На площадке перед отелем остановилось несколько автомобилей. Из них высыпала веселая, шумная толпа иностранных туристов. Мы разговорились с одной молодой парой. Белокурая девушка оказалась немкой из-под Ганновера. Спутник ее был швейцарцем. Немку звали Ингеборг Шмидт. Отец се содержит небольшой отель близ Ганновера. Но она отправилась в путешествие на Цейлон отнюдь не на отцовские деньги. Она разводит сенбернаров и торгует щенками. Платят за таких щенков до 600 западногерманских марок.

И она и парень-швейцарец кинулись к нам с расспросами: «А, жаркие страны!.. Это очень мило. По это можно увидеть и в кино. А вот ваш Советский Союз!..» И вопросы сыплются один за другим. Как к вам приехать? Во сколько это обойдется? Как получить визы? Сколько стоит пиво? На доллар столько бутылок?! Да это же замечательно! А какие у вас отели? Есть ли хотя бы такие, как это «Wclcombe»? Есть и лучше? Ну ничего-то мы о вас, о вашей стране не знаем. Ничего! «Очень, очень надеюсь к вам приехать! — повторяла Инга. — Хотите, привезу для вас замечательного щенка?»

Наутро она вышла к завтраку в ярком, хорошего малинового цвета сари, которое купила в одной из лавочек Тринкомали. Она накрутила на себя ткань не очень-то правильно, оставив свободным не правое плечо, а левое, но все равно сияла от удовольствия.
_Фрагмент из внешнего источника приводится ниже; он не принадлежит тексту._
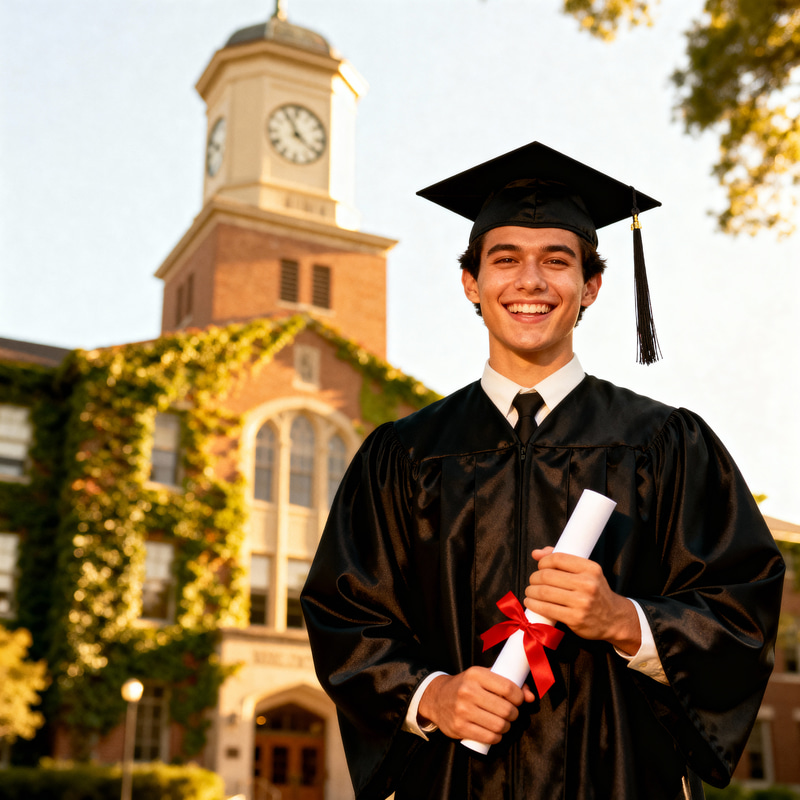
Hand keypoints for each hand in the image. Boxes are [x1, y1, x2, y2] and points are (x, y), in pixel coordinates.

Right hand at [417, 668, 535, 743]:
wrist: (437, 697)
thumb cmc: (466, 686)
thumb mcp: (483, 677)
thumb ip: (507, 683)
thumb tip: (531, 697)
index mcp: (476, 674)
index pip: (508, 688)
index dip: (519, 697)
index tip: (518, 700)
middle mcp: (468, 691)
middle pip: (506, 709)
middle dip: (514, 714)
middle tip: (510, 713)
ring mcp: (462, 710)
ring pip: (499, 725)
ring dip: (506, 727)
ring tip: (502, 722)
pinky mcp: (459, 727)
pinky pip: (489, 738)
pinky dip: (497, 737)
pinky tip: (494, 732)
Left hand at [524, 548, 640, 654]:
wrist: (613, 619)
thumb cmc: (595, 592)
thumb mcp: (586, 572)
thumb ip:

Мы с Костей отправились изучать новый для меня город.

Запирая вход в бухту, на скалистом мысу стоит форт «Фридерик». «Anno 1676» — вырублено на одной из каменных глыб, из которых сложены его стены и казематы. В Джафне в те годы уже сидели голландцы, мало-помалу вытесняя первых европейских колонизаторов Цейлона, а здесь, на восточном побережье острова, еще укрепляли свои позиции они, эти первые португальцы.

Оценили отличное месторасположение форта и англичане, изгнавшие с благодатных земель всех своих предшественников. Форт при них модернизировался, совершенствовался; сохранились площадки для дальнобойных орудий, видимо девятнадцатого, а может быть, еще и восемнадцатого веков. Миновать их огня и под крупнокалиберными ядрами прорваться с океана в тихую бухту было совершенно невозможно. Все они, охотники за богатствами чужой, бесконечно далекой от них страны, держались за ее берега всею мощью своих флотов и фортов, всего своего оружия.

Невдалеке от форта, на скале, еще более высокой, обросшей зеленью и заселенной ланями и мартышками, стоит индуистский храм Шивы. Идти к нему долго, но каменистым восходящим тропинкам, под жарким солнцем. Но верующие идут, идут. Каждый песет очищенный от волокнистой толщи орех кокоса. Скала, как мы прочли на табличке еще внизу, называется «Свами рок» — «Скала святого».

Перед входом в храм те, кто принес с собой орех, со всего маху бьют им о специально положенный для этого плоский, украшенный резьбой камень. Орех разлетается в куски. Это жертва Шиве. Зная суровый характер индуистских богов, невольно думаешь о том, что когда-то вот так о подобные камни, может быть, с таким же замахом и треском поклонники Шивы раскалывали человеческие головы. С ходом веков, как известно, жертвы во всех религиях упрощались. Когда-то закалывали человека, о чем повествует Библия, позже уже барана, о чем рассказывается в той же книге. А практика наших дней: гони главным-то образом монету. Или вот плати за специально очищенные орехи, которые продаются по дороге к индуистскому храму, или опускай монетки в железные кружки, которыми монахи трясут под носом у молящихся в католических церквах.

Орехи хряскают и хряскают перед входом в храм, изнутри храма пахнет пряными, сладкими благовониями. Идем с Костей мимо храма — к самому обрыву скалы. Внизу, далеко, вода океана. Океан здесь открыт на восток, на сотни и сотни долгих миль — до самой Индонезии. Тугой ветерок струится над нашими головами, освежает. Мы смотрим в воду под отвесным обрывом. Сколько тут до ее поверхности? Сотни полторы метров; может быть, и больше. Наверно, и туда сбрасывались когда-то жертвы. Люди с почтением и благоговением смотрят в сине-зеленую бездну. Там ходят тени крупных рыб, копошатся осьминоги, бьют хвостами ромбовидные скаты. Местечко впечатляющее! А религия и должна впечатлять, держать в напряжении, в трепете чувства человека. На это направлены все хитрости, все ухищрения религиозных, культовых ритуалов.